Now as we have prepared our training data, we can start building our model.

**In this model we have used - **

* **Embedding layer :  ** Turns positive integers (indexes) into dense vectors of fixed size.

* **Bi-directional RNN with LSTM :  ** It involves duplicating the first recurrent layer in the network so that there are now two layers side-by-side, then providing the input sequence as-is as input to the first layer and providing a reversed copy of the input sequence to the second.

* **Dense :  ** A simple Neural Network layer.

* **Dropout :  ** So that the weights don't rely too much on some activations.

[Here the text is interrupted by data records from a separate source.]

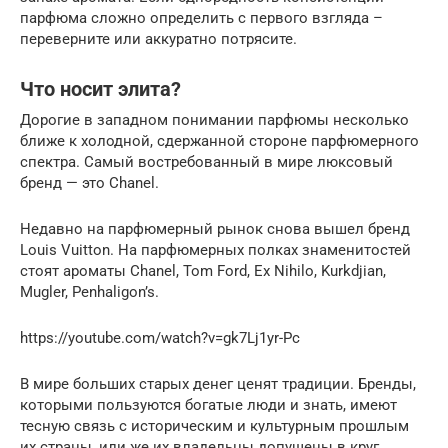
парфюма сложно определить с первого взгляда –
переверните или аккуратно потрясите.
Что носит элита?
Дорогие в западном понимании парфюмы несколько
ближе к холодной, сдержанной стороне парфюмерного
спектра. Самый востребованный в мире люксовый
бренд — это Chanel.
Недавно на парфюмерный рынок снова вышел бренд
Louis Vuitton. На парфюмерных полках знаменитостей
стоят ароматы Chanel, Tom Ford, Ex Nihilo, Kurkdjian,
Mugler, Penhaligon’s.
https://youtube.com/watch?v=gk7Lj1yr-Pc
В мире больших старых денег ценят традиции. Бренды,
которыми пользуются богатые люди и знать, имеют
тесную связь с историческим и культурным прошлым
их страны, или же их владельцы допущены в круг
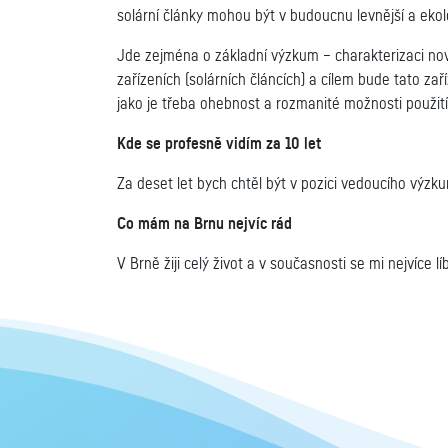
solární články mohou být v budoucnu levnější a ekol
Jde zejména o základní výzkum – charakterizaci no
zařízeních (solárních článcích) a cílem bude tato zař
jako je třeba ohebnost a rozmanité možnosti použití
Kde se profesně vidím za 10 let
Za deset let bych chtěl být v pozici vedoucího výz
Co mám na Brnu nejvíc rád
V Brně žiji celý život a v současnosti se mi nejvíce 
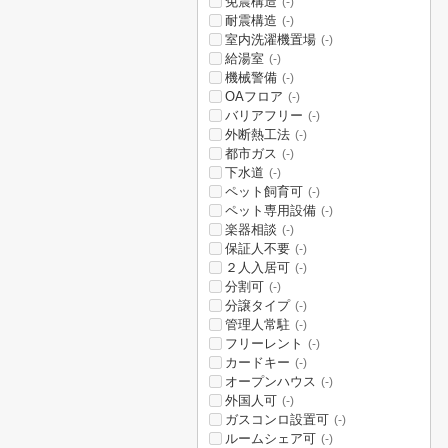
免震構造
(-)
耐震構造
(-)
室内洗濯機置場
(-)
給湯室
(-)
機械警備
(-)
OAフロア
(-)
バリアフリー
(-)
外断熱工法
(-)
都市ガス
(-)
下水道
(-)
ペット飼育可
(-)
ペット専用設備
(-)
楽器相談
(-)
保証人不要
(-)
２人入居可
(-)
分割可
(-)
分譲タイプ
(-)
管理人常駐
(-)
フリーレント
(-)
カードキー
(-)
オープンハウス
(-)
外国人可
(-)
ガスコンロ設置可
(-)
ルームシェア可
(-)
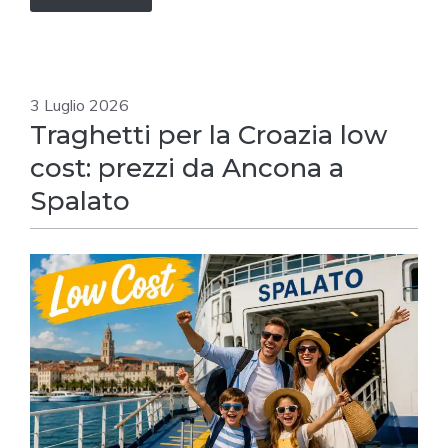
3 Luglio 2026
Traghetti per la Croazia low
cost: prezzi da Ancona a
Spalato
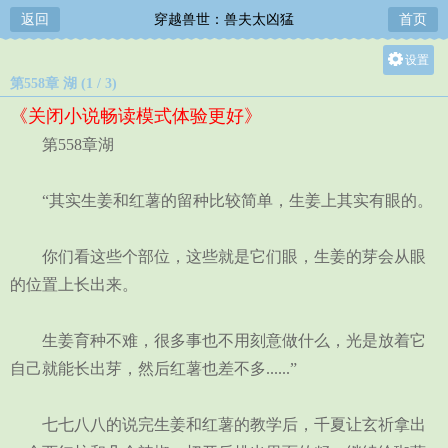
返回
穿越兽世：兽夫太凶猛
首页
设置
第558章 湖 (1 / 3)
关灯
《关闭小说畅读模式体验更好》
大
第558章湖
中
小
“其实生姜和红薯的留种比较简单，生姜上其实有眼的。
你们看这些个部位，这些就是它们眼，生姜的芽会从眼
的位置上长出来。
生姜育种不难，很多事也不用刻意做什么，光是放着它
自己就能长出芽，然后红薯也差不多......”
七七八八的说完生姜和红薯的教学后，千夏让玄祈拿出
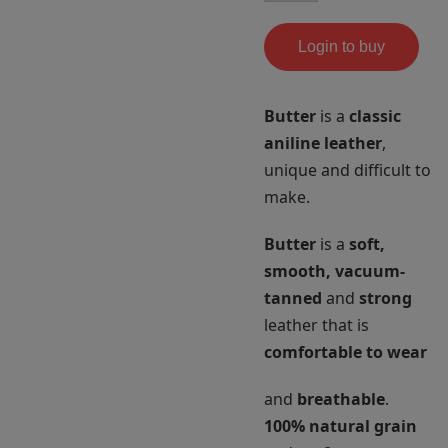
Login to buy
Butter
is a
classic
aniline leather
,
unique and difficult to
make.
Butter
is a
soft,
smooth, vacuum-
tanned
and
strong
leather that is
comfortable to wear
and
breathable
.
100% natural grain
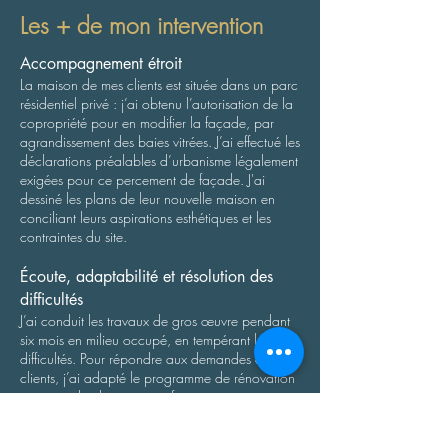
Les + de mon intervention
Accompagnement étroit
La maison de mes clients est située dans un parc
résidentiel privé : j’ai obtenu l’autorisation de la
copropriété pour en modifier la façade, par
agrandissement des baies vitrées. J’ai effectué les
déclarations préalables d’urbanisme légalement
exigées pour ce percement de façade. J'ai
dessiné les plans de leur nouvelle maison en
conciliant leurs aspirations esthétiques et les
contraintes du site.
Écoute, adaptabilité et résolution des
difficultés
J’ai conduit les travaux de gros œuvre pendant
six mois en milieu occupé, en tempérant les
difficultés. Pour répondre aux demandes de mes
clients, j’ai adapté le programme de rénovation
en cours de chantier et ai fait accepter ces
modifications aux entrepreneurs, par un
dialogue continu avec eux.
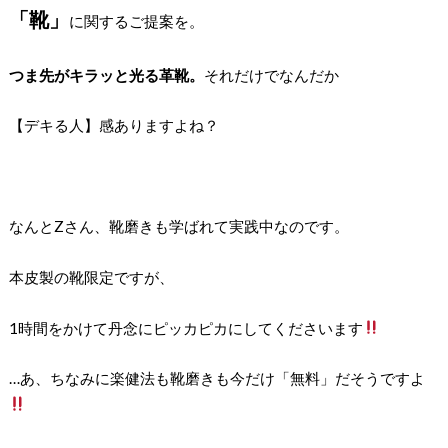
「靴」
に関するご提案を。
つま先がキラッと光る革靴。
それだけでなんだか
【デキる人】感ありますよね？
なんとZさん、靴磨きも学ばれて実践中なのです。
本皮製の靴限定ですが、
1時間をかけて丹念にピッカピカにしてくださいます
…あ、ちなみに楽健法も靴磨きも今だけ「無料」だそうですよ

* **Dense:  ** Output layer with sogmoid as the activation function.



In [7]:
inp = Input(shape=(maxlen,))
x = Embedding(max_features, embed_size, weights=[embedding_matrix])(inp)
x = Bidirectional(LSTM(50, return_sequences=True, dropout=0.1, recurrent_dropout=0.1))(x)
x = GlobalMaxPool1D()(x)
x = Dense(50, activation="relu")(x)
x = Dropout(0.1)(x)
x = Dense(6, activation="sigmoid")(x)
model = Model(inputs=inp, outputs=x)
model.compile(loss='categorical_crossentropy', optimizer='adam', metrics=['accuracy'])

# 5 - Train the model

As our model is now ready we can start it's training.

In [8]:
model.fit(X_train, Y_train, batch_size=32, epochs=2, validation_split=0.1);

Train on 114890 samples, validate on 12766 samples
Epoch 1/2
Epoch 2/2


# 6 - Test the model

Now that our model is trained we can test how well our model can perform on unseen datasets

In [9]:
dev_loss, dev_accuracy = model.evaluate(X_dev, Y_dev)
print('loss on dev set is: {}'.format(round(dev_loss, 2)))
print('accuracy on dev set is: {}'.format(round(dev_accuracy, 2)))

loss on dev set is: 0.27
accuracy on dev set is: 0.99


# 7 - Submit the result

In [10]:
y_test = model.predict([X_test], batch_size=1024, verbose=1)
sample_submission = pd.read_csv('../input/jigsaw-toxic-comment-classification-challenge/sample_submission.csv')
sample_submission[["toxic", "severe_toxic", "obscene", "threat", "insult", "identity_hate"]] = y_test
sample_submission.to_csv('submission.csv', index=False)



# Conclusion
* In this project I learned how to use keras api.
* I learned a lot of interesting stuff like how to convert a sentence into a form which can be used by the model and the inner working of the lstm(Which I didn't use bcz I used keras which handles all that confusing stuff itself).
* In this project I learned how to handel the text datasets and how to perform multiclass classification for cases like this.